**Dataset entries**
————————

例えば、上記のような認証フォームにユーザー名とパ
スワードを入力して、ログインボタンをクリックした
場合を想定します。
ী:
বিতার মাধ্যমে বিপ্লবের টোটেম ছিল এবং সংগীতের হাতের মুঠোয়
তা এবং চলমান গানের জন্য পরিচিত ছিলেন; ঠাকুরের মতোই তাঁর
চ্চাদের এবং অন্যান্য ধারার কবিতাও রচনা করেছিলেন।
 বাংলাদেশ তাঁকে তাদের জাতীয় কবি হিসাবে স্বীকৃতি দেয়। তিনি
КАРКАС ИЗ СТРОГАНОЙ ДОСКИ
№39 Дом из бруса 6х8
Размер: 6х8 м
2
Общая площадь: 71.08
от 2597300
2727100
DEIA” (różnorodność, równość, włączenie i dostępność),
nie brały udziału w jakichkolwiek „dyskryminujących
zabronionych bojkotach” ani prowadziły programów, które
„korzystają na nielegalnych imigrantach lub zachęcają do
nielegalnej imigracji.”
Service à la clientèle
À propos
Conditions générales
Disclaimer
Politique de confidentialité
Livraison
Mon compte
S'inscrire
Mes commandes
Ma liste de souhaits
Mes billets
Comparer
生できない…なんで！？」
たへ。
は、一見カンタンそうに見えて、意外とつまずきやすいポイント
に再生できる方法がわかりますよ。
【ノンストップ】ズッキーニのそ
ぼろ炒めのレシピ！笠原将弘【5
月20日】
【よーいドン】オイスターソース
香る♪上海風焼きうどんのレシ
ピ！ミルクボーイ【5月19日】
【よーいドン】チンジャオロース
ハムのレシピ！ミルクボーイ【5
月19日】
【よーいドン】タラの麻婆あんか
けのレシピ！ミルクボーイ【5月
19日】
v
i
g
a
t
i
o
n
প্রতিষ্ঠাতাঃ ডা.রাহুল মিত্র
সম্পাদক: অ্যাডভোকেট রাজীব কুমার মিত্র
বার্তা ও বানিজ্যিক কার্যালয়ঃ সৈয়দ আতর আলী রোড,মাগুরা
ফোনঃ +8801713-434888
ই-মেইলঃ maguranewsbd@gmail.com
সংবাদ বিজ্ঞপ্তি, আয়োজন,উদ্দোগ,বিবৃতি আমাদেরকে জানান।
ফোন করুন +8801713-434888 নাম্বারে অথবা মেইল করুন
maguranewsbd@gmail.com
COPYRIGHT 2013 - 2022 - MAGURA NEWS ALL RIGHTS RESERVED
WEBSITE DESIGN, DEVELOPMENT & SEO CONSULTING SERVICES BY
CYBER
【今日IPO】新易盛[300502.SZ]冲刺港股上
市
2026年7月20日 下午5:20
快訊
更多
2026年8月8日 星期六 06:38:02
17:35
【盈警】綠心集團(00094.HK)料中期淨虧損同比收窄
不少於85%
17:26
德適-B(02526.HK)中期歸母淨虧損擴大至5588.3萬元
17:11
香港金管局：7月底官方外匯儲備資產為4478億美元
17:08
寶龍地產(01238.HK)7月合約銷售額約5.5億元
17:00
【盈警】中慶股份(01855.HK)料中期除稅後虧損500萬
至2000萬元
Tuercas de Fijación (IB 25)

————————

**Job item**
Can you transcribe every row above word for word, with no changes?

**Solution to this exercise**
例えば、上記のような認証フォームにユーザー名とパ
スワードを入力して、ログインボタンをクリックした
場合を想定します。
ী:
বিতার মাধ্যমে বিপ্লবের টোটেম ছিল এবং সংগীতের হাতের মুঠোয়
তা এবং চলমান গানের জন্য পরিচিত ছিলেন; ঠাকুরের মতোই তাঁর
চ্চাদের এবং অন্যান্য ধারার কবিতাও রচনা করেছিলেন।
 বাংলাদেশ তাঁকে তাদের জাতীয় কবি হিসাবে স্বীকৃতি দেয়। তিনি
КАРКАС ИЗ СТРОГАНОЙ ДОСКИ
№39 Дом из бруса 6х8
Размер: 6х8 м
2
Общая площадь: 71.08
от 2597300
2727100
DEIA” (różnorodność, równość, włączenie i dostępność),
nie brały udziału w jakichkolwiek „dyskryminujących
zabronionych bojkotach” ani prowadziły programów, które
„korzystają na nielegalnych imigrantach lub zachęcają do
nielegalnej imigracji.”
Service à la clientèle
À propos
Conditions générales
Disclaimer
Politique de confidentialité
Livraison
Mon compte
S'inscrire
Mes commandes
Ma liste de souhaits
Mes billets
Comparer
生できない…なんで！？」
たへ。
は、一見カンタンそうに見えて、意外とつまずきやすいポイント
に再生できる方法がわかりますよ。
【ノンストップ】ズッキーニのそ
ぼろ炒めのレシピ！笠原将弘【5
月20日】
【よーいドン】オイスターソース
香る♪上海風焼きうどんのレシ
ピ！ミルクボーイ【5月19日】
【よーいドン】チンジャオロース
ハムのレシピ！ミルクボーイ【5
月19日】
【よーいドン】タラの麻婆あんか
けのレシピ！ミルクボーイ【5月
19日】
v
i
g
a
t
i
o
n
প্রতিষ্ঠাতাঃ ডা.রাহুল মিত্র
সম্পাদক: অ্যাডভোকেট রাজীব কুমার মিত্র
বার্তা ও বানিজ্যিক কার্যালয়ঃ সৈয়দ আতর আলী রোড,মাগুরা
ফোনঃ +8801713-434888
ই-মেইলঃ maguranewsbd@gmail.com
সংবাদ বিজ্ঞপ্তি, আয়োজন,উদ্দোগ,বিবৃতি আমাদেরকে জানান।
ফোন করুন +8801713-434888 নাম্বারে অথবা মেইল করুন
maguranewsbd@gmail.com
COPYRIGHT 2013 - 2022 - MAGURA NEWS ALL RIGHTS RESERVED
WEBSITE DESIGN, DEVELOPMENT & SEO CONSULTING SERVICES BY
CYBER
【今日IPO】新易盛[300502.SZ]冲刺港股上
市
2026年7月20日 下午5:20
快訊
更多
2026年8月8日 星期六 06:38:02
17:35
【盈警】綠心集團(00094.HK)料中期淨虧損同比收窄
不少於85%
17:26
德適-B(02526.HK)中期歸母淨虧損擴大至5588.3萬元
17:11
香港金管局：7月底官方外匯儲備資產為4478億美元
17:08
寶龍地產(01238.HK)7月合約銷售額約5.5億元
17:00
【盈警】中慶股份(01855.HK)料中期除稅後虧損500萬
至2000萬元
Tuercas de Fijación (IB 25)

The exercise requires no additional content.